Temmuz 2025’e kadar %100 Paris Anlaşması ile uyumlu olacak
“Nisan 2023’te, Türkiye’nin önde gelen alüminyum yassı ürünler üreticisi ve ihracatçısı Assan Alüminyum’un uzun vadeli yatırım programını desteklemek amacıyla 90 milyon dolarlık yeşil kredi sağladık. Aynı şekilde bu yılın Ocak ayında, Irak’taki Al-Douh Çimento’ya çimento üretim kapasitesini artırmak ve enerji verimli teknolojilerin kullanımını teşvik etmek amacıyla 130 milyon dolara kadar uzun vadeli finansman sağladık. İmalat süreçlerini ‘yeşil’ hale getirmek, Paris Anlaşması’nın hedeflerine bağlı olarak IFC’nin müşterilerle olan etkileşimlerinin önemli bir parçası. IFC, 1 Temmuz 2025’e kadar projelerinin yüzde 100’ünü anlaşma ile uyumlu hale getirmeyi hedefliyor.

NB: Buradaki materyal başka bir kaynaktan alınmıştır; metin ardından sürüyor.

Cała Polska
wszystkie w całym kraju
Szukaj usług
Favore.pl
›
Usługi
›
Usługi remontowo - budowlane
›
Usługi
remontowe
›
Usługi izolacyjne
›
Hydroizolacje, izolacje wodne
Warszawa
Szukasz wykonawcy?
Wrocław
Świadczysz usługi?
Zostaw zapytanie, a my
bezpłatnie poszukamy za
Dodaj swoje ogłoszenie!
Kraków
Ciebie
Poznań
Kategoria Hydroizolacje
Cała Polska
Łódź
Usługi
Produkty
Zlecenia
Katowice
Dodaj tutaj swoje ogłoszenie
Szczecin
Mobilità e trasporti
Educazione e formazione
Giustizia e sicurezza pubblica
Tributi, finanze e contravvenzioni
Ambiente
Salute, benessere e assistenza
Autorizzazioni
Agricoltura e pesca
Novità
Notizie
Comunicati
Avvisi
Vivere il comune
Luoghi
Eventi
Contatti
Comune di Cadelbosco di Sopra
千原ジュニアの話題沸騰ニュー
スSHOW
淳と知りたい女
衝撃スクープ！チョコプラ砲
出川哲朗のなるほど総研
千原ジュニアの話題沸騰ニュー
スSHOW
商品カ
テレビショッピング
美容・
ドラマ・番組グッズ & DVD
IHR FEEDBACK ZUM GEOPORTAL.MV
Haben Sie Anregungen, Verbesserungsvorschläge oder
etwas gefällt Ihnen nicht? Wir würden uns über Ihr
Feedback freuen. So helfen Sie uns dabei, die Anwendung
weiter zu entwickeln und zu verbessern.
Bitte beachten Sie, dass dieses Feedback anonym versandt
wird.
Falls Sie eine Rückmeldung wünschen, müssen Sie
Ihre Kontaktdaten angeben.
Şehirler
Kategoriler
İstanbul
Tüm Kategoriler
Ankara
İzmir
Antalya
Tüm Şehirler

Bu, müşterilerin Paris Anlaşması ile uyumlu olmayan yatırımlardan kaçınmalarına yardımcı olmayı ve ülkelerinin belirlenmiş katkılarına uymalarını sağlamayı içeriyor. Aynı zamanda, müşterilerin iklim değişikliklerine hazırlanmalarına ve uyum sağlamalarına ve düşük karbonlu bir geleceğe geçişlerine yardımcı olacak iş fırsatlarını belirlemelerini sağlamayı da içeriyor.”